Concert de protestations à l'étranger. La médiatisation de cette affaire a accru la pression sur le pouvoir russe. Le soutien international aux Pussy Riot s'est encore élargi mercredi : dans une lettre à l'ambassadeur de Russie à Berlin, 120 députés de la chambre basse du Parlement allemand, le Bundestag, se disent "préoccupés" par la procédure judiciaire. L'Union européenne s'est également déclarée "préoccupée" par les conditions de détention et par les actes d'intimidation contre les défenseurs des jeunes femmes.

Les artistes avec les punkettes.
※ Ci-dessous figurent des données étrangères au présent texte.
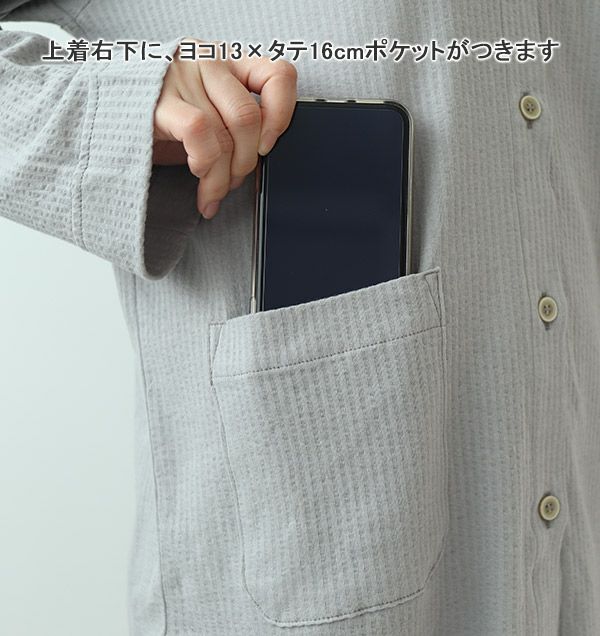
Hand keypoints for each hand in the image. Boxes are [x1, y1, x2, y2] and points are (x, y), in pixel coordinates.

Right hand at [152, 38, 296, 217]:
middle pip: (249, 117)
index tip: (269, 146)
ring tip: (213, 192)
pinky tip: (198, 179)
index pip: (277, 75)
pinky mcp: (157, 100)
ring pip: (225, 133)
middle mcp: (207, 62)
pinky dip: (205, 166)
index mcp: (228, 61)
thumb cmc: (161, 116)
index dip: (282, 116)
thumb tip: (261, 159)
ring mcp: (181, 77)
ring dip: (224, 176)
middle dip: (246, 162)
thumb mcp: (207, 111)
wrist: (101, 110)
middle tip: (233, 182)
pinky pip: (199, 133)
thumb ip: (233, 122)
Des artistes du monde entier se sont aussi mobilisés. Yoko Ono, la veuve de John Lennon, en a appelé à Vladimir Poutine pour libérer les jeunes femmes. "Monsieur Poutine, vous êtes un homme sage, vous n'avez pas besoin de lutter contre des musiciens ou leurs amis", a-t-elle déclaré dans un message sur son compte Twitter

"Gardez de la place en prison pour de véritables criminels", a poursuivi Yoko Ono. Mardi, la chanteuse américaine Madonna a rejoint d'autres stars internationales de la chanson en apportant son soutien aux Pussy Riot lors de son concert à Moscou, où elle a assuré prier pour leur libération.
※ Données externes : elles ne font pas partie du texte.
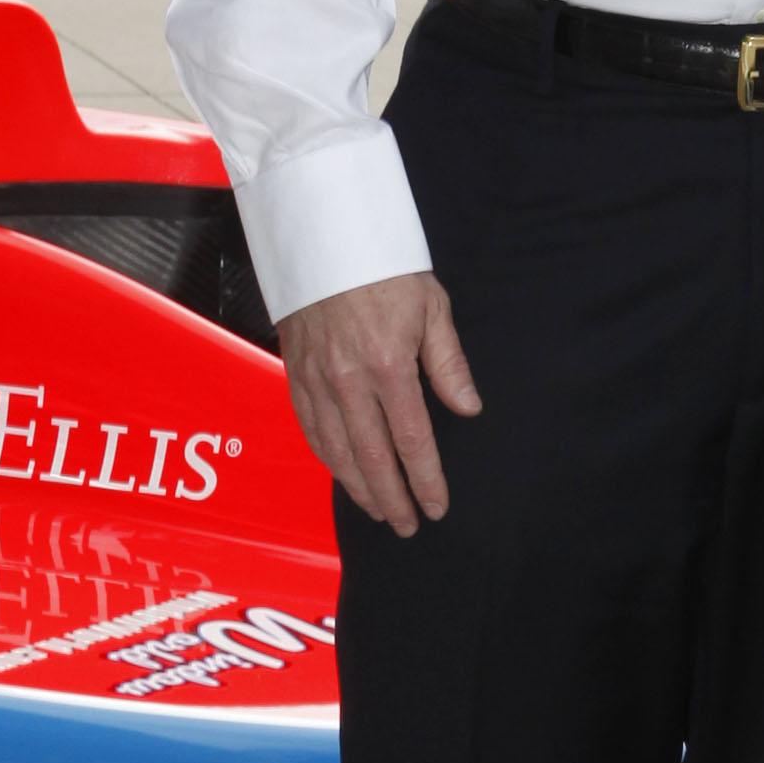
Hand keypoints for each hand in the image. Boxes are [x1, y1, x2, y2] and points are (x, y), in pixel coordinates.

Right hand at [278, 270, 480, 534]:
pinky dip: (328, 460)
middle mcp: (348, 381)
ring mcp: (316, 380)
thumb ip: (447, 364)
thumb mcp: (431, 307)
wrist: (322, 236)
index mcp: (388, 366)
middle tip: (407, 526)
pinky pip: (311, 430)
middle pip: (372, 458)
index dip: (425, 480)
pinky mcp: (295, 374)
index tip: (437, 507)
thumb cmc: (384, 268)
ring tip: (378, 511)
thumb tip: (468, 409)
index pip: (412, 440)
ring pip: (337, 452)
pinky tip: (343, 474)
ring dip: (359, 488)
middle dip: (391, 499)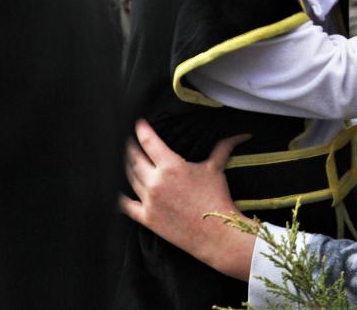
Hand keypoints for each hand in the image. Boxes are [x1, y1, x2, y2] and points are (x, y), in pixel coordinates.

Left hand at [120, 119, 254, 280]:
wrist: (215, 233)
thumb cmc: (217, 198)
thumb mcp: (217, 169)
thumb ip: (223, 147)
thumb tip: (242, 134)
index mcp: (171, 166)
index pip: (149, 142)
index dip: (142, 130)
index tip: (138, 123)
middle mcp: (156, 181)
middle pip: (133, 158)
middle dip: (129, 147)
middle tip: (126, 140)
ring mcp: (149, 200)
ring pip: (129, 178)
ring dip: (125, 166)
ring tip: (123, 159)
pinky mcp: (146, 218)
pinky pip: (126, 204)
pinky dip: (119, 195)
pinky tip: (115, 188)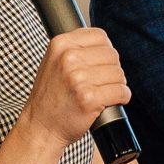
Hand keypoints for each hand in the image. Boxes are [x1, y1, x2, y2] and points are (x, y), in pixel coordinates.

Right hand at [21, 27, 129, 150]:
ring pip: (118, 74)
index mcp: (60, 44)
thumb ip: (74, 49)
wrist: (40, 127)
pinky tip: (112, 102)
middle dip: (112, 70)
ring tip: (104, 93)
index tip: (101, 64)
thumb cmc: (50, 96)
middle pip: (112, 55)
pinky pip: (121, 92)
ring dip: (117, 85)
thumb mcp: (54, 62)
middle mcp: (69, 58)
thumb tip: (105, 45)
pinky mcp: (89, 98)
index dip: (106, 51)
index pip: (100, 36)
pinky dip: (122, 98)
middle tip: (102, 83)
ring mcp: (78, 78)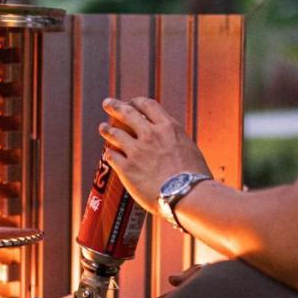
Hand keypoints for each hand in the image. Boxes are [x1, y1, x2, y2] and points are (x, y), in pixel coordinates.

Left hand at [99, 97, 210, 213]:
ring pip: (115, 134)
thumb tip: (170, 141)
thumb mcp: (189, 148)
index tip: (131, 103)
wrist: (187, 195)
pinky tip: (108, 154)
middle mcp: (150, 135)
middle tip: (107, 103)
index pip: (148, 106)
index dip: (136, 102)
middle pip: (127, 113)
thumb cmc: (194, 177)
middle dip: (115, 106)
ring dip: (107, 129)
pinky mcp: (127, 169)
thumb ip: (175, 141)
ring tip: (102, 127)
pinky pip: (112, 156)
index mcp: (168, 127)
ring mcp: (137, 151)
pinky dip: (110, 153)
Un groupe de musiciens britanniques, dont Pete Townshend (membre des Who) et les Pet Shop Boys, ont également lancé un appel au président russe. Dans une lettre ouverte publiée jeudi par le Times, douze musiciens s'indignent des accusations "grotesques" portées contre les jeunes femmes. Parmi les signataires figurent également Jarvis Cocker, du groupe Pulp, Alex Kapranos, de Franz Ferdinand, Johnny Marr des Smiths et la chanteuse folk Corinne Bailey Rae.